> Job item
Return all of the data that follows precisely, leaving every image out.

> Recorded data
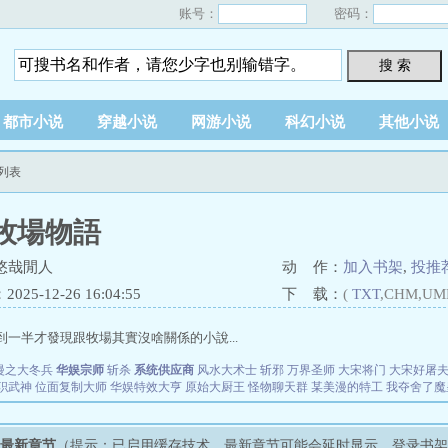
账号：
密码：
搜 索
都市小说
穿越小说
网游小说
科幻小说
其他小说
列表
牧場物語
悠哉閒人
动 作：
加入书架
,
投推
25-12-26 16:04:55
下 载：
(
TXT
,CHM,UM
..寫到一半才發現跟牧場其實沒啥關係的小說...
漫之大冬兵
华娱宗师
斩杀
系统供应商
风水大术士
斩邪
万界圣师
大宋将门
大宋好屠
职武神
位面复制大师
华娱特效大亨
原始大厨王
怪物聊天群
某美漫的特工
我夺舍了魔
》最新章节
（提示：已启用缓存技术，最新章节可能会延时显示，登录书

> Exercise solution
账号：
密码：
搜 索
都市小说
穿越小说
网游小说
科幻小说
其他小说
列表
牧場物語
悠哉閒人
动 作：
加入书架
,
投推
25-12-26 16:04:55
下 载：
(
TXT
,CHM,UM
..寫到一半才發現跟牧場其實沒啥關係的小說...
漫之大冬兵
华娱宗师
斩杀
系统供应商
风水大术士
斩邪
万界圣师
大宋将门
大宋好屠
职武神
位面复制大师
华娱特效大亨
原始大厨王
怪物聊天群
某美漫的特工
我夺舍了魔
》最新章节
（提示：已启用缓存技术，最新章节可能会延时显示，登录书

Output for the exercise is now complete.